__Saved entries__.

________________

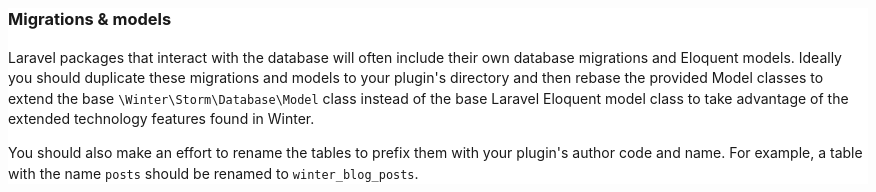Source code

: <a name="laravel-migrations-models"></a>
### Migrations & models

Laravel packages that interact with the database will often include their own database migrations and Eloquent models. Ideally you should duplicate these migrations and models to your plugin's directory and then rebase the provided Model classes to extend the base `\Winter\Storm\Database\Model` class instead of the base Laravel Eloquent model class to take advantage of the extended technology features found in Winter.

You should also make an effort to rename the tables to prefix them with your plugin's author code and name. For example, a table with the name `posts` should be renamed to `winter_blog_posts`.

________________

Please switch "plugin's" to "module's" throughout the data and write the lines out again with nothing else changed. Leave the pictures out of your answer.

Source code

: <a name="laravel-migrations-models"></a>
### Migrations & models

Laravel packages that interact with the database will often include their own database migrations and Eloquent models. Ideally you should duplicate these migrations and models to your module's directory and then rebase the provided Model classes to extend the base `\Winter\Storm\Database\Model` class instead of the base Laravel Eloquent model class to take advantage of the extended technology features found in Winter.

You should also make an effort to rename the tables to prefix them with your module's author code and name. For example, a table with the name `posts` should be renamed to `winter_blog_posts`.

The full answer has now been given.